Urban universities fight campus crime with police services, technology

Sheila Burt

Northwestern isn’t the only school dealing with safety issues. Security is a problem that all college campuses, especially those in urban areas, must address — although safety procedures and the number of personnel deployed differ.

The University of Chicago, located in the Hyde Park neighborhood, employs 103 full- and part-time police officers, according to Rudy Nimocks, executive director of the University Police Department.

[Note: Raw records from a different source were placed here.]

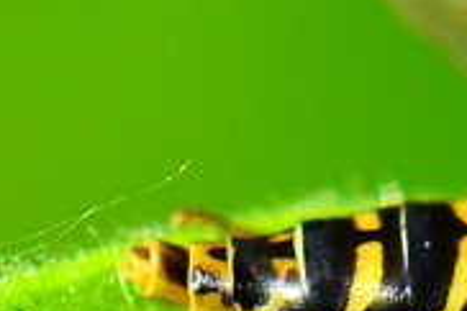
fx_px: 7164
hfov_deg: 3.7
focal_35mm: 553
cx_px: 613
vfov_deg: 2.5
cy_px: 296
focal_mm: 105
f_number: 8
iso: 200
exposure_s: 1/400
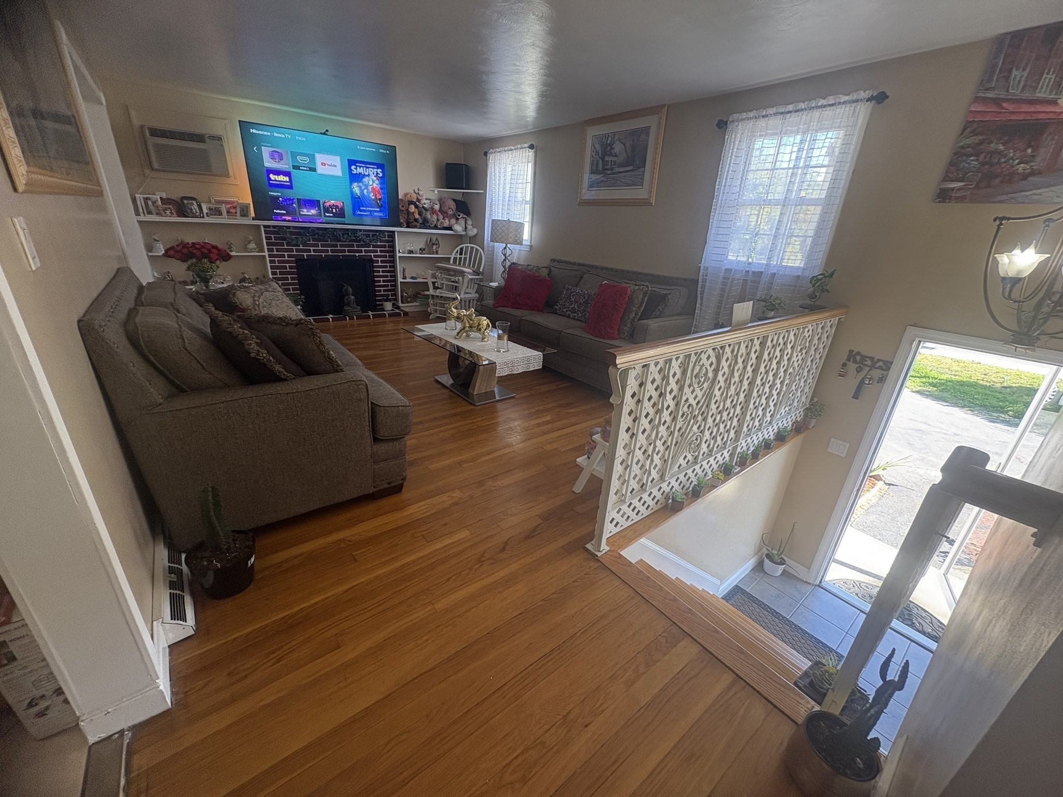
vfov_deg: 85.7
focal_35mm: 14
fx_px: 430
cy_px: 398
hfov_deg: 102.1
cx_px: 532
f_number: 2.2
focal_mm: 2.22
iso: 160
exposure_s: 1/60
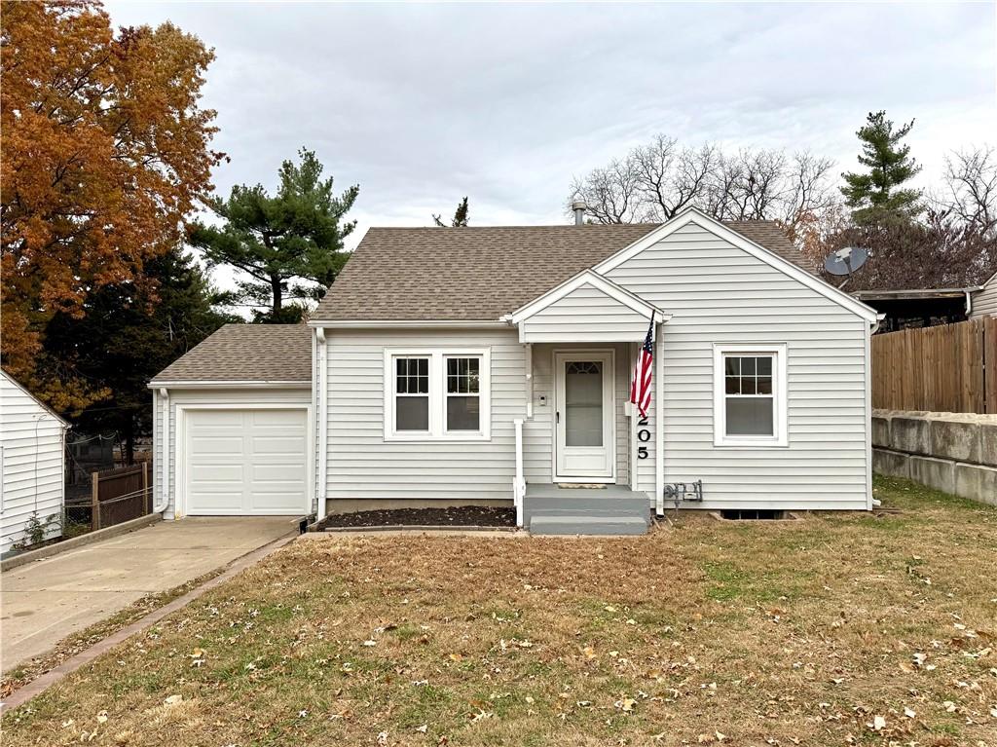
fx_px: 691
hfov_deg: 71.6
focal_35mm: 24
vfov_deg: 56.8
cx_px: 498
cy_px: 374
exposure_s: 1/772
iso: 80
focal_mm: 6.76
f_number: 1.78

The officers, armed and uniformed, patrol the campus, the Hyde Park community and parts of the northern Woodlawn community.

In contrast, NU’s University Police employs 40 officers, with 18 patrolling the Evanston Campus at all times.

The most prevalent offenses in the University of Chicago community are property crimes, automobile break-ins and bicycle theft, Nimocks said.

“We have ups and downs (in crime rates), but generally as compared to similar neighborhoods in the city, we do very, very well,” Nimocks said.

The force usually deploys from 13 to 15 officers with added personnel later in the evening, he said. These officers are in addition to city police, who operate within the same jurisdiction.

The police also offer an escort service to people who call from one of the 160 emergency phones in the community and ask for an officer to follow them by car until they have reached their destination.

Nimocks said the police force often responds to reports within two to three minutes of a person’s call, a response rate not found in other Chicago neighborhoods.

Some schools use technology to increase security on campus.

Officials at the University of Pennsylvania’s Division of Public Safety in Philadelphia monitor closed-circuit cameras placed in several public places across campus, said university spokeswoman Phyllis Holtzman.

The school’s Division of Public Safety, a nationally accredited campus police agency, employs 98 fully commissioned police officers and about 250 other contract employees, including security personnel, Holtzman said. Penn’s safety initiative has developed extensively over the past 10 years and goes beyond campus safety, Holtzman said.

The university works closely with investors and Realtors to help fund commercial constructions around the community. Penn officials believe new businesses, such as a new cinema complex and a fresh market, might help keep the area safe, Holtzman said, because they would encourage people to walk around the neighborhood.

Still initiatives haven’t solved all of Penn’s problems. Several students were robbed or assaulted in September, according to reports in the Daily Pennsylvanian student newspaper.

At Brown University in Providence, R.I., the top three crimes are bicycle theft, assault and robbery, according to Michelle Nuey, assistant manager of special services.

Brown’s Department of Public Safety employs 30 sworn personnel, including campus police officers and sergeants, along with security officers, communications control officers and building guards, Nuey wrote in an e-mail.

The most recent crime on Brown’s campus occurred about a week ago, when a student was knocked down and had her purse taken. Mark Nickel, director of Brown University News Service, said officials are considering whether Brown police officers should be allowed to carry weapons.

The university releases campus alerts and also offers a safeRIDE transportation system around campus for students in the evening hours.

Brown hired more security personnel to patrol larger areas around campus after there was an increase in robbery and assaults two years ago, Nickel said.

“I think campus security is always an issue,” he said. “It’s a responsibility that the administration takes very seriously.”